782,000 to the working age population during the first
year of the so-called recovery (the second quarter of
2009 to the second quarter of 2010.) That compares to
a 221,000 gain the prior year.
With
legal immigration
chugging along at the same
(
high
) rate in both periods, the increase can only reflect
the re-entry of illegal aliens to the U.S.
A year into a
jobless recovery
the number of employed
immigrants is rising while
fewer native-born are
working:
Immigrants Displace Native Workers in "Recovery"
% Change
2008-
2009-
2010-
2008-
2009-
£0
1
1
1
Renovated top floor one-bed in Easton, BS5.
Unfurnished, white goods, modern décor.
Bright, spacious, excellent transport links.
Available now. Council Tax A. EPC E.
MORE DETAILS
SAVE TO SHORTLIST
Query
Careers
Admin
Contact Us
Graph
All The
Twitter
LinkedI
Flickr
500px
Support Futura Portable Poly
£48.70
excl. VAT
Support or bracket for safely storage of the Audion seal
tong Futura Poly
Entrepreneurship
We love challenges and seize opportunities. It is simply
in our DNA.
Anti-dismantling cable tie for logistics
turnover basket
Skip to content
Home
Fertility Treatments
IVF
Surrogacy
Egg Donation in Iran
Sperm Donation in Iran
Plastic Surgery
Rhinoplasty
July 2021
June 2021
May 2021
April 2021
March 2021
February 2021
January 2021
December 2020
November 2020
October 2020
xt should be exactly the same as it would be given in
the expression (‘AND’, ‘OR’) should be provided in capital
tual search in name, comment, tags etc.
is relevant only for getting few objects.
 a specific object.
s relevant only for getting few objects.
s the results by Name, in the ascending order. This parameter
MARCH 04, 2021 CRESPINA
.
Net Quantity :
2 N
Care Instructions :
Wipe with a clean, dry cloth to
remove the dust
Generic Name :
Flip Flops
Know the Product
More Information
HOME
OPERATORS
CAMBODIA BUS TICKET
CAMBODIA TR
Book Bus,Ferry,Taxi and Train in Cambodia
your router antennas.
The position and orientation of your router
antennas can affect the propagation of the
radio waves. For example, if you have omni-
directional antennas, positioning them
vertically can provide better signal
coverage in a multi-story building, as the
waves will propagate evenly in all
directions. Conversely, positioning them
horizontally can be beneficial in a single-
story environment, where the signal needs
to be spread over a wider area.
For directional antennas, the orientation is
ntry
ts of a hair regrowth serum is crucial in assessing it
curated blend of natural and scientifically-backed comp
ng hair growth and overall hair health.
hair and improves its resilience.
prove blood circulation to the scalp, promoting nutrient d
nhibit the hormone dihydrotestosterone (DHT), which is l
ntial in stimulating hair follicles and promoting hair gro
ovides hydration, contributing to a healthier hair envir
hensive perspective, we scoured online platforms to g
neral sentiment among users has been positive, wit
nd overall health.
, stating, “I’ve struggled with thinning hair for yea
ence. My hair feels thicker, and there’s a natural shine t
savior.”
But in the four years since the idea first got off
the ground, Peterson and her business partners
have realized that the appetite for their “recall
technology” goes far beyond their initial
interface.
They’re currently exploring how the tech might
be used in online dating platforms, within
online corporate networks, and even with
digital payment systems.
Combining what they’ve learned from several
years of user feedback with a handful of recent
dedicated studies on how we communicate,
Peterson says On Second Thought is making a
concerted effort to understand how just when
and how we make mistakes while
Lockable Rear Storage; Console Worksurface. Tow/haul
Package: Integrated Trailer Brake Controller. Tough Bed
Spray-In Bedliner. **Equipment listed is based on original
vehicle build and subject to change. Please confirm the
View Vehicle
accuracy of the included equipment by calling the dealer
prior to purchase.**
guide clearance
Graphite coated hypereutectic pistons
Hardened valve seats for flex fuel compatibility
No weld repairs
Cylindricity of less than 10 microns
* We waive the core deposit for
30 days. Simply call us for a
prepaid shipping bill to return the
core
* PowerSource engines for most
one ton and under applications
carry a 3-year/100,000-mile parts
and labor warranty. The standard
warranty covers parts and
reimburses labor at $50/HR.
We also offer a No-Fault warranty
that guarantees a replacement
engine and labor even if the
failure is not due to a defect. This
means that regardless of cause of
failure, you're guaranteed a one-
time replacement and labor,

» WHAT THE EXERCISE ASKS
Copy out, exactly and alone, the lines of the entries above between the ones holding "hair for yea" and "and how we make mistakes while", inclusive.

» TASK RESULT
, stating, “I’ve struggled with thinning hair for yea
ence. My hair feels thicker, and there’s a natural shine t
savior.”
But in the four years since the idea first got off
the ground, Peterson and her business partners
have realized that the appetite for their “recall
technology” goes far beyond their initial
interface.
They’re currently exploring how the tech might
be used in online dating platforms, within
online corporate networks, and even with
digital payment systems.
Combining what they’ve learned from several
years of user feedback with a handful of recent
dedicated studies on how we communicate,
Peterson says On Second Thought is making a
concerted effort to understand how just when
and how we make mistakes while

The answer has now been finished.